▶ [WHAT YOU NEED TO DO] Leave every picture out. Set down all the lines below exactly.

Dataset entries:
━━━━━━━━━━━━━━━━━━━━

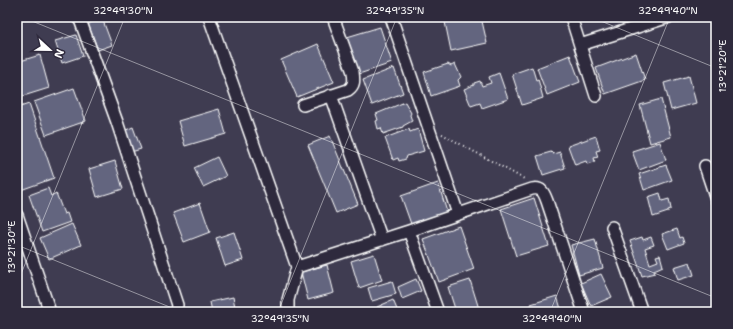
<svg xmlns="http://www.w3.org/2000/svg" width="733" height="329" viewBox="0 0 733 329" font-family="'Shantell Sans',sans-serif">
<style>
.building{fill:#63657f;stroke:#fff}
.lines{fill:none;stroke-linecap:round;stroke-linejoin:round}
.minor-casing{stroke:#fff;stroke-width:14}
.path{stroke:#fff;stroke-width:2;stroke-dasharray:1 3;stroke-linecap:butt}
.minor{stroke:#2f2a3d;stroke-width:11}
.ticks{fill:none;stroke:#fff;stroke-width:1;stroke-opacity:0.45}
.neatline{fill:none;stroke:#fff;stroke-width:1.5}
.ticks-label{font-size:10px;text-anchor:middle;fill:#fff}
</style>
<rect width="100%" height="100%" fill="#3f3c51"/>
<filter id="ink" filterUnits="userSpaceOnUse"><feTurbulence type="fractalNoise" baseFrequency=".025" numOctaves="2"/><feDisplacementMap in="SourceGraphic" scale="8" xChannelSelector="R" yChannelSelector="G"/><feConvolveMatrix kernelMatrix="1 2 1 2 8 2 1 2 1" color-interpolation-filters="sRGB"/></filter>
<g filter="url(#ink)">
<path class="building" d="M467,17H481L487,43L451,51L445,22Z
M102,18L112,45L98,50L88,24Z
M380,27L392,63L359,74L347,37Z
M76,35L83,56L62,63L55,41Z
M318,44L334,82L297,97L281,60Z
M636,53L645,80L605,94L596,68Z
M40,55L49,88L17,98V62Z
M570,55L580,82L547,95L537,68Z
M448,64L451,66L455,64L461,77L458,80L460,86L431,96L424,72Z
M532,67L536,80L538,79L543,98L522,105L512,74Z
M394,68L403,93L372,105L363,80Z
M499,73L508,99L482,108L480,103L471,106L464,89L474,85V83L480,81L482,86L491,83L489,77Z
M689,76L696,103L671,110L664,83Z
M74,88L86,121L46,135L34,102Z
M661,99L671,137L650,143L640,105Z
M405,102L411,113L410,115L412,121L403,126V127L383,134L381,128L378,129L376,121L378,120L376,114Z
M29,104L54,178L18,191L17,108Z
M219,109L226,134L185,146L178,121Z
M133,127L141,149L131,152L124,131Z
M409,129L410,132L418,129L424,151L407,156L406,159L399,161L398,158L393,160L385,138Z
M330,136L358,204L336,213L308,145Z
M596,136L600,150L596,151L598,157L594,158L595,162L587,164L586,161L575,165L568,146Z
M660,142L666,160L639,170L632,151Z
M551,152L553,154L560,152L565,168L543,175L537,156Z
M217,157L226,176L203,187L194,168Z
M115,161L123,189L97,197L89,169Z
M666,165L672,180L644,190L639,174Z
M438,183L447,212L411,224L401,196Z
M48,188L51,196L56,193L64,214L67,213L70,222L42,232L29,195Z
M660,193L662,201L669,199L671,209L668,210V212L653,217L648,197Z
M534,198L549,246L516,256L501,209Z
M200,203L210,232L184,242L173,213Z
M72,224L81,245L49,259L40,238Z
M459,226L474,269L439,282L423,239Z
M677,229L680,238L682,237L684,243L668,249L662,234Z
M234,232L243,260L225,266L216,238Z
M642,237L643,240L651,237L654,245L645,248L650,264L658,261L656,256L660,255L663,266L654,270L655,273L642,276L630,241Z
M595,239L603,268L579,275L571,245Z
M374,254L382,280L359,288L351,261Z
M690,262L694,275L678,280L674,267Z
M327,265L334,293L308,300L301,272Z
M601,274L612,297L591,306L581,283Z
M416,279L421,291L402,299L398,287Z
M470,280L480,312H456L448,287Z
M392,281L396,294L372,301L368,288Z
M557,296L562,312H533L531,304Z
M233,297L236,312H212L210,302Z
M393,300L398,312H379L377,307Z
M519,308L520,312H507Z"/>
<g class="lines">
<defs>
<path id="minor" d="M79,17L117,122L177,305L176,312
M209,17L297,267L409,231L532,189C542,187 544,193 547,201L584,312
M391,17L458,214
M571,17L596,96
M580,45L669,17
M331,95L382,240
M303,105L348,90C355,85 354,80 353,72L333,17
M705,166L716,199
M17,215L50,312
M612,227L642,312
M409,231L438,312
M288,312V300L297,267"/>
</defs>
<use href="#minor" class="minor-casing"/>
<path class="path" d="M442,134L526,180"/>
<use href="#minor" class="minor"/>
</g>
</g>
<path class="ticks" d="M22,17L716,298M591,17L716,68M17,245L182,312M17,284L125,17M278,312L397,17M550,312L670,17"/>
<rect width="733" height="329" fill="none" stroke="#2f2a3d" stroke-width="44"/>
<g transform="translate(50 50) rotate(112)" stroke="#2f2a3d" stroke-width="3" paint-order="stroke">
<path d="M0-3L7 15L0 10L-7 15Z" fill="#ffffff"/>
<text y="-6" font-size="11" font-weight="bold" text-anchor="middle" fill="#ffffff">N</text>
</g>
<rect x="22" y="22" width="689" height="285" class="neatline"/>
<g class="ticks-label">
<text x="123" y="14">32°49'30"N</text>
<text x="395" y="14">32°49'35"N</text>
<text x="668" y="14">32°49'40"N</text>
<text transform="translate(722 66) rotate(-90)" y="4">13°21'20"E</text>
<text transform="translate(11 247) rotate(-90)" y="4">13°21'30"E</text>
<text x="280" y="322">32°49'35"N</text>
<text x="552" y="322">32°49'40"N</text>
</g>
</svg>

━━━━━━━━━━━━━━━━━━━━

▶ [ANSWER SPACE]
<svg xmlns="http://www.w3.org/2000/svg" width="733" height="329" viewBox="0 0 733 329" font-family="'Shantell Sans',sans-serif">
<style>
.building{fill:#63657f;stroke:#fff}
.lines{fill:none;stroke-linecap:round;stroke-linejoin:round}
.minor-casing{stroke:#fff;stroke-width:14}
.path{stroke:#fff;stroke-width:2;stroke-dasharray:1 3;stroke-linecap:butt}
.minor{stroke:#2f2a3d;stroke-width:11}
.ticks{fill:none;stroke:#fff;stroke-width:1;stroke-opacity:0.45}
.neatline{fill:none;stroke:#fff;stroke-width:1.5}
.ticks-label{font-size:10px;text-anchor:middle;fill:#fff}
</style>
<rect width="100%" height="100%" fill="#3f3c51"/>
<filter id="ink" filterUnits="userSpaceOnUse"><feTurbulence type="fractalNoise" baseFrequency=".025" numOctaves="2"/><feDisplacementMap in="SourceGraphic" scale="8" xChannelSelector="R" yChannelSelector="G"/><feConvolveMatrix kernelMatrix="1 2 1 2 8 2 1 2 1" color-interpolation-filters="sRGB"/></filter>
<g filter="url(#ink)">
<path class="building" d="M467,17H481L487,43L451,51L445,22Z
M102,18L112,45L98,50L88,24Z
M380,27L392,63L359,74L347,37Z
M76,35L83,56L62,63L55,41Z
M318,44L334,82L297,97L281,60Z
M636,53L645,80L605,94L596,68Z
M40,55L49,88L17,98V62Z
M570,55L580,82L547,95L537,68Z
M448,64L451,66L455,64L461,77L458,80L460,86L431,96L424,72Z
M532,67L536,80L538,79L543,98L522,105L512,74Z
M394,68L403,93L372,105L363,80Z
M499,73L508,99L482,108L480,103L471,106L464,89L474,85V83L480,81L482,86L491,83L489,77Z
M689,76L696,103L671,110L664,83Z
M74,88L86,121L46,135L34,102Z
M661,99L671,137L650,143L640,105Z
M405,102L411,113L410,115L412,121L403,126V127L383,134L381,128L378,129L376,121L378,120L376,114Z
M29,104L54,178L18,191L17,108Z
M219,109L226,134L185,146L178,121Z
M133,127L141,149L131,152L124,131Z
M409,129L410,132L418,129L424,151L407,156L406,159L399,161L398,158L393,160L385,138Z
M330,136L358,204L336,213L308,145Z
M596,136L600,150L596,151L598,157L594,158L595,162L587,164L586,161L575,165L568,146Z
M660,142L666,160L639,170L632,151Z
M551,152L553,154L560,152L565,168L543,175L537,156Z
M217,157L226,176L203,187L194,168Z
M115,161L123,189L97,197L89,169Z
M666,165L672,180L644,190L639,174Z
M438,183L447,212L411,224L401,196Z
M48,188L51,196L56,193L64,214L67,213L70,222L42,232L29,195Z
M660,193L662,201L669,199L671,209L668,210V212L653,217L648,197Z
M534,198L549,246L516,256L501,209Z
M200,203L210,232L184,242L173,213Z
M72,224L81,245L49,259L40,238Z
M459,226L474,269L439,282L423,239Z
M677,229L680,238L682,237L684,243L668,249L662,234Z
M234,232L243,260L225,266L216,238Z
M642,237L643,240L651,237L654,245L645,248L650,264L658,261L656,256L660,255L663,266L654,270L655,273L642,276L630,241Z
M595,239L603,268L579,275L571,245Z
M374,254L382,280L359,288L351,261Z
M690,262L694,275L678,280L674,267Z
M327,265L334,293L308,300L301,272Z
M601,274L612,297L591,306L581,283Z
M416,279L421,291L402,299L398,287Z
M470,280L480,312H456L448,287Z
M392,281L396,294L372,301L368,288Z
M557,296L562,312H533L531,304Z
M233,297L236,312H212L210,302Z
M393,300L398,312H379L377,307Z
M519,308L520,312H507Z"/>
<g class="lines">
<defs>
<path id="minor" d="M79,17L117,122L177,305L176,312
M209,17L297,267L409,231L532,189C542,187 544,193 547,201L584,312
M391,17L458,214
M571,17L596,96
M580,45L669,17
M331,95L382,240
M303,105L348,90C355,85 354,80 353,72L333,17
M705,166L716,199
M17,215L50,312
M612,227L642,312
M409,231L438,312
M288,312V300L297,267"/>
</defs>
<use href="#minor" class="minor-casing"/>
<path class="path" d="M442,134L526,180"/>
<use href="#minor" class="minor"/>
</g>
</g>
<path class="ticks" d="M22,17L716,298M591,17L716,68M17,245L182,312M17,284L125,17M278,312L397,17M550,312L670,17"/>
<rect width="733" height="329" fill="none" stroke="#2f2a3d" stroke-width="44"/>
<g transform="translate(50 50) rotate(112)" stroke="#2f2a3d" stroke-width="3" paint-order="stroke">
<path d="M0-3L7 15L0 10L-7 15Z" fill="#ffffff"/>
<text y="-6" font-size="11" font-weight="bold" text-anchor="middle" fill="#ffffff">N</text>
</g>
<rect x="22" y="22" width="689" height="285" class="neatline"/>
<g class="ticks-label">
<text x="123" y="14">32°49'30"N</text>
<text x="395" y="14">32°49'35"N</text>
<text x="668" y="14">32°49'40"N</text>
<text transform="translate(722 66) rotate(-90)" y="4">13°21'20"E</text>
<text transform="translate(11 247) rotate(-90)" y="4">13°21'30"E</text>
<text x="280" y="322">32°49'35"N</text>
<text x="552" y="322">32°49'40"N</text>
</g>
</svg>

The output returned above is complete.